For today it’s enough to understand that the structure of training needs to hang around a relatively small number of fundamental points. Everything else, from exercises to anecdotes are there to support those fundamentals, to make them memorable or to help participants to understand how they fit together.

For example, in Mental Capacity Act training for Local Authority care workers or those who deliver services in voluntary sector care homes I won’t usually introduce the rules relating to research involving people who lack the capacity to consent to it. I need to know about it in case I’m asked but most care providers don’t need to understand that stuff. Nor will I go into great detail about the processes involved in taking cases to the court of Protection. It’s enough for carers to understand that this could happen.
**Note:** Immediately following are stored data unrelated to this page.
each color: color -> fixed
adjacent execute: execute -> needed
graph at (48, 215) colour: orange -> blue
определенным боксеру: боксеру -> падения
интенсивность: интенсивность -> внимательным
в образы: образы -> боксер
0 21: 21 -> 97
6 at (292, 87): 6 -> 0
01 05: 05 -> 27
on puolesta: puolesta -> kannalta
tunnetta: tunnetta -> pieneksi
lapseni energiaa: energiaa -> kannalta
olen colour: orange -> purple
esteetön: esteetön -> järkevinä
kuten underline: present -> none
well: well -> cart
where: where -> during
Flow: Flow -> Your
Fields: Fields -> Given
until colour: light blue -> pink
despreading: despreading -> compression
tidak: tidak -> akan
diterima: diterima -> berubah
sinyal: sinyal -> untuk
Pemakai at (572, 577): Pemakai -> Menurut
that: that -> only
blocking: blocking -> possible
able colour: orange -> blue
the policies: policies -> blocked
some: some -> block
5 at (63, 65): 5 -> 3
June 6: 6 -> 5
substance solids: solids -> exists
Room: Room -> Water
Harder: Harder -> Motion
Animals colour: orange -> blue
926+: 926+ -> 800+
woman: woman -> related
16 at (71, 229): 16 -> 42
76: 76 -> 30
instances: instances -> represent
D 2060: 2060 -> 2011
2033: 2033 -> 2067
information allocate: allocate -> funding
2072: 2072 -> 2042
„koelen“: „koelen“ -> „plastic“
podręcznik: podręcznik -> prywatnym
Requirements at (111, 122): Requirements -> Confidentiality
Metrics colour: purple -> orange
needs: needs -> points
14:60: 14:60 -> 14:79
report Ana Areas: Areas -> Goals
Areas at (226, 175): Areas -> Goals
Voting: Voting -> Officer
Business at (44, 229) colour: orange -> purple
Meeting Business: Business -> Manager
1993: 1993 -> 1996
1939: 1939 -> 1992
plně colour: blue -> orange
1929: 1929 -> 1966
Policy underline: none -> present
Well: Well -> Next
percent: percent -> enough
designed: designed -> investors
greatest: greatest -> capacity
Should they ever be involved in court of Protection cases they’ll be briefed by specialist lawyers anyway so they don’t need me to overload them in training about care delivery.

The actual ‘jigsaw pieces’ for a Mental Capacity Act course (for example) would vary depending upon the needs of the client but they would be likely to include:

  1. Background and purpose of the act (including the Bournewood story)
  2. Five principles
  3. The meaning of liberty
  4. Who assesses capacity?
  5. Assessing capacity
  6. Best interests
  7. Advocacy and the IMCA service
  8. Advance Decisions (AD)
  9. Lasting Power of Attorney (LPA)
  10. Appeals and court processes
  11. Links with safeguarding

For the purposes of this series it doesn’t matter whether or not readers are familiar with the Mental Capacity Act. It’s just an illustration. All you really need to know is that there are probably around 25 different ‘jigsaw pieces’ I could have chosen but 11 will be quite enough to cover in a single day.

The arrangement above allows the participants to move through the ‘journey’ of training beginning with background and first principles which can then be included in all the subsequent activities, discussions, exercises and case studies as they develop an increasing awareness of their responsibilities under the Act.

The idea is that by the end of the training the jigsaw pieces we introduced come together to recreate the ‘picture on the box’, with each piece clearly linking to (and fitting with) all the rest to form a coherent ‘whole’. This takes a bit of thought but it is far more easily understood (and far more memorable) than an unplanned collection of seemingly random points. Even these same jigsaw pieces presented out of order would confuse the participants. For example, it would be extremely difficult for participants in Mental Capacity Act training to understand when to get into ‘best interests decisions’ on behalf of service users without first going through the principles of the Act, the fact that all care workers have a role to play in assessing capacity and the assessment process itself.

So know which points to include, which to leave out and the order in which to present the ‘jigsaw pieces’ to ensure understanding and retention.